里面的窗帘拉的紧,密不透光的房间里仅开了床头微弱的壁灯,其他地方黑的伸手不见五指,她没进来过,不知道布局如何灯的开关在哪,只好伸着双手向前摸索。
往前挪了两步,苏梨月感觉踢到了一个箱子,低头借助微弱的灯光才发现是一个敞开的药箱,里面的棉签、纱布、碘伏散落一地。
苏梨月呼吸顿了顿,更加确信受伤的是傅砚辞,于是加大步伐朝光源靠近,等她慢吞吞地挪到床边,窗外冲上一团火焰,在空出发出震耳欲聋的爆破声,绚烂的烟花簌簌落下。
刺眼的光像要将黑夜劈成两半,苏梨月被这突如其来的响声吓得有些腿软,下意识低头,才看见床上躺着的男人。
男人的领带被随意扔在一旁,此时傅砚辞只穿着一件简约的黑衬衫,领口微敞,要露不露的锁骨在光影中若隐若现。
也不怪这么多女生前赴后继接近傅砚辞,他人虽然冰冷,但确实有几分姿色,简直是女娲炫技似得,身材和样貌都十分惊艳。
涌入鼻腔的血腥味强行打断苏梨月飘远的思绪,她看见他手臂上简略包扎的纱布,即使穿着黑色衬衫,也依然能从较深布料的一处看出血流过的痕迹。
苏梨月没去细想原因,从药箱拿出一片纱布弯身靠近他,试图帮他处理伤口。
可没等她碰上他,苏梨月的手腕被一股猛力扯过,一阵眩晕,她背贴着床头,脖前卡着一把锋利的匕首。
又一团火球直冲夜空,匕首被照的发光,刀面上倒映出傅砚辞阴戾的面容。
“说!接近我的目的是什么!”
黑夜压着大地,狂风大作,一道刺眼的光像一把利剑劈开大地,紧接着响起震耳欲聋的爆裂声。
眼前的男人靠的近,近到她第一次看清他眼底翻涌的黑潭。
傅砚辞双眼猩红的像失去理智的野兽,握住匕首的手背青筋凸起,将冷白的皮肤撑了起来。
“砰——”
又一道烟花在黑夜炸开,吓得苏梨月身子一颤,头皮发麻。
流光溢彩的光照进来,照亮了卡在她脖子上的匕首和傅砚辞尾指的金徽章戒指。
苏梨月第一次见到这样的傅砚辞,脸上的表情近乎疯魔,一身黑色衣服几乎融入黑暗里,和第一次在停车场见到他那样,每个毛孔都在叫嚣着冷怒。
阴鸷狠戾,冷的可怕。
当下的苏梨月也不知道是被吓得心跳如擂鼓,却还是强装冷静,“我看你受伤了,想进来帮你包扎伤口。”

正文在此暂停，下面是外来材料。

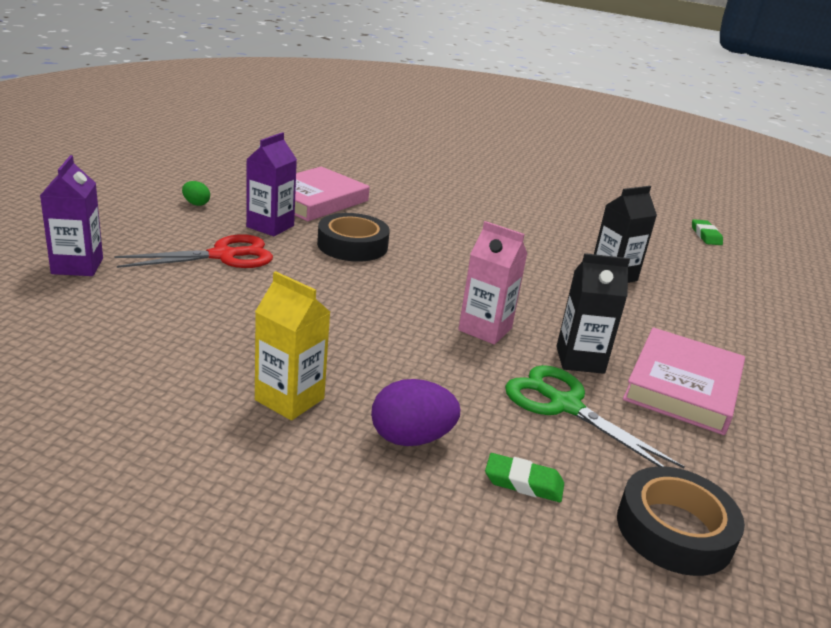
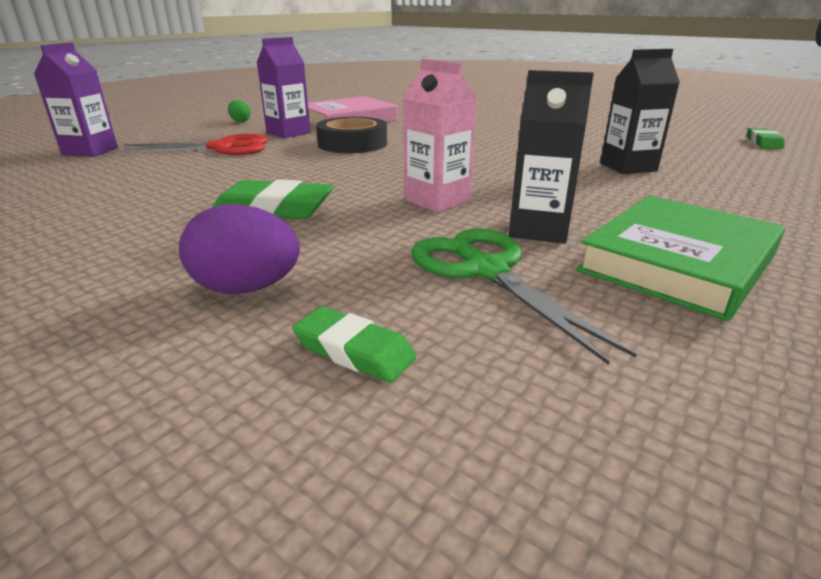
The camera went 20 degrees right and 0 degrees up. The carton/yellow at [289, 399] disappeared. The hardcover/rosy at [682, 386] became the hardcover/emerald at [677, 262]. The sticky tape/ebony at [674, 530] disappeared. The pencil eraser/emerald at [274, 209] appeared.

她说话时,紧贴在脖子的匕首就好像在划她的肌肤,两瓣嘴唇说话时都在打颤。
声毕,卡在苏梨月脖子的匕首收紧了力,她吓得阖上了眼,眼泪沿着脸颊滴落在刀面上。
空气凝静了片刻,握着匕首的手才松了劲移开,一道沉冷又倦哑的声音萦绕在耳边,“出去。”
苏梨月惊魂未定睁眼看过去,傅砚辞背光而坐,弓着背,模样略显颓然和病态。
她晃神之际,男人转过头来,搭在额前的刘海即使挡住了双眼,苏梨月也依然能从他眼里感受到阴霾。
她被吓得浑身一僵,慌忙下床跌跌撞撞跑出了房间。
客厅的大落地窗窗帘没拉,整面大窗户能看见京城的夜景,可她没有心情欣赏,赤脚站在客厅,冷汗一滴接一滴从额头滑下。
她不是不知道傅砚辞是什么样的人,和他接触的这些天她也都多留了个心眼。
可当傅砚辞撕开温和的面孔用匕首卡着她脖子时,苏梨月还是被吓得两腿发软。
她不知道站在客厅出神了多久,直到听见身后的脚步声,她惊魂未定地身躯一颤。
苏梨月想转身回房,在她转身的同时,一双粉色拖鞋放在她面前,在刚刚落在傅砚辞房间的鞋子。
正当她怔愣之际,头顶落下出奇温和的声音。
“吓到了?”
苏梨月不知道该怎么回答他,说没吓到是假的,可她知道承认了害怕傅砚辞就又会让她放弃,将她推远。
于是苏梨月一鼓作气,叫住准备回房间的傅砚辞。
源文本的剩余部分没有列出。